Progression of Students

Student progression from one year/stage of studies to the next is based on the internal regulations of each institution. Students are promoted on the precondition that they have obtained at least the minimum pass mark (usually 50 %) in all prescribed evaluations and have attended at least a minimum required percentage of the programme (ranging from 75 % to 100 % in the different institutions).

At the University of Cyprus, if a student fails a compulsory subject, he/she has to repeat the subject until he/she passes (within the maximum time limit). If a student fails an elective subject, he/she can repeat the subject once. If the student fails the elective subject a second time, he/she must select an alternative elective subject. A student is removed from the Register of Students of the University if he/she is not able to complete the requirements of the programme of studies within the maximum time limit, which is twelve semesters for undergraduate studies. A student will also be removed from the Register of Students if he/she is absent for one semester and the University authorities are unable to contact him/her.

Similar provisions are followed for student progression at the Cyprus University of Technology.

Postponement of studies at the Open University may last up to two years, but only after successful completion of at least one Module. Removal from the Registry of Students of the Open University occurs when a student either decides to stop studying at the OUC, does not register for at least one Module (subject to the conditions of postponement of study), or has failed to successfully complete a Module for the second time.


Promoting the employability of higher education graduates is a policy priority for the Government. The Human Resource Development Authority (HRDA), a semi-governmental organisation whose mission is to create the necessary prerequisites for the planned and systematic training and development of human resources in Cyprus, is currently running two programmes concerning young tertiary graduates' employability. The Scheme for Job Placement of Young Unemployed Tertiary Education Graduates in Enterprises/Organisations aims at giving the opportunity both to young graduates to gain work experience and to enterprises to make productive qualified manpower. The participants are offered a weekly training allowance of 125 Euro by the HRDA. The Scheme for the Employment of Young Tertiary Education Graduates in Enterprises/Organisations aims both at the improvement of the enterprises' competitiveness and giving opportunity to young graduates to gain work experience. In the framework of the programme the HRDA grants a subsidy to the employers. Further information is available on the HRDA's website.      

Careers Offices operating in higher education institutions provide information on employment and career prospects. Although no official responsibility is taken by the institutions for the employment of their graduates, the guidance and counselling that are on offer very often lead to the placement of graduates in appropriate positions in their field in the public or private sectors.

Student Assessment

Every institution of higher education has an organised system of student assessment. Students are assessed internally by the teaching staff of the institution.
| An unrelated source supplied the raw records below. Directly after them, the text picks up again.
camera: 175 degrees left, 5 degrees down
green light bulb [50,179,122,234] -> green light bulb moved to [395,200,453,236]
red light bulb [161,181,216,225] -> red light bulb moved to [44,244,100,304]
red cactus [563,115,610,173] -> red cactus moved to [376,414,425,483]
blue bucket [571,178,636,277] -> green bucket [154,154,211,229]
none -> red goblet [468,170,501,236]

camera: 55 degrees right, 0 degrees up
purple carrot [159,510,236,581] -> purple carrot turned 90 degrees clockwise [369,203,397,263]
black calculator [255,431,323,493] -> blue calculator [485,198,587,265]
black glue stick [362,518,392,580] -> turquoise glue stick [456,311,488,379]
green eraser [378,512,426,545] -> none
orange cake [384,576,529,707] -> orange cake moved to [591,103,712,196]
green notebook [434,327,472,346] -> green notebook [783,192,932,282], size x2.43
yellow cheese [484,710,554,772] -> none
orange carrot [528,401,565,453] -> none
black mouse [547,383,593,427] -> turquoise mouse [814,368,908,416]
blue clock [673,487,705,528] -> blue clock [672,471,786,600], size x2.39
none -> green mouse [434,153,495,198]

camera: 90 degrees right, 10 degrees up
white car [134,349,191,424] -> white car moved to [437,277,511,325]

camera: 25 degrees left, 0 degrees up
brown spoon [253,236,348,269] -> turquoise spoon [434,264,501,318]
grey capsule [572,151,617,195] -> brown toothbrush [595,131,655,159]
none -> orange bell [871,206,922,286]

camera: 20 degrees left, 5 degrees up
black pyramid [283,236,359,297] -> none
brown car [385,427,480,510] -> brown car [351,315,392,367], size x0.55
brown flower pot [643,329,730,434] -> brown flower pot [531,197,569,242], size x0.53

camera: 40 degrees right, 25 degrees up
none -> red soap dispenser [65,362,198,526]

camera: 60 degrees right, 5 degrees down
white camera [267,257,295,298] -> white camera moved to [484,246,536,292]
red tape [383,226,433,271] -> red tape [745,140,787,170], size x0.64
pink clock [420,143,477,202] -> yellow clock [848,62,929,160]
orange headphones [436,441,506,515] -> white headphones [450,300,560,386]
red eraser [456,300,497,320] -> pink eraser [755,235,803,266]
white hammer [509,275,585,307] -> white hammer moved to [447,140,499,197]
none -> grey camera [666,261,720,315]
Assessment methods include written and/or oral examinations at the mid-term or the end of a semester, continuous assessment focused on the student’s active participation, laboratory exercises, written or practical assignments, projects and dissertations. Written examinations are set by all the institutions.


Certification is the responsibility of each institution of higher education. Upon successful completion of the programme of studies the institution awards the Bachelor degree. The award of a Bachelor degree at the university level is subject to the approval of the Board of the Department.

The degrees of public institutions are recognised by KYSATS (The Cyprus Council for the Recognition of Higher Education Qualifications). The degrees of private institutions are recognised on the precondition that the relevant programmes of studies have been accredited by SEKAP (Council for Educational Evaluation-Accreditation).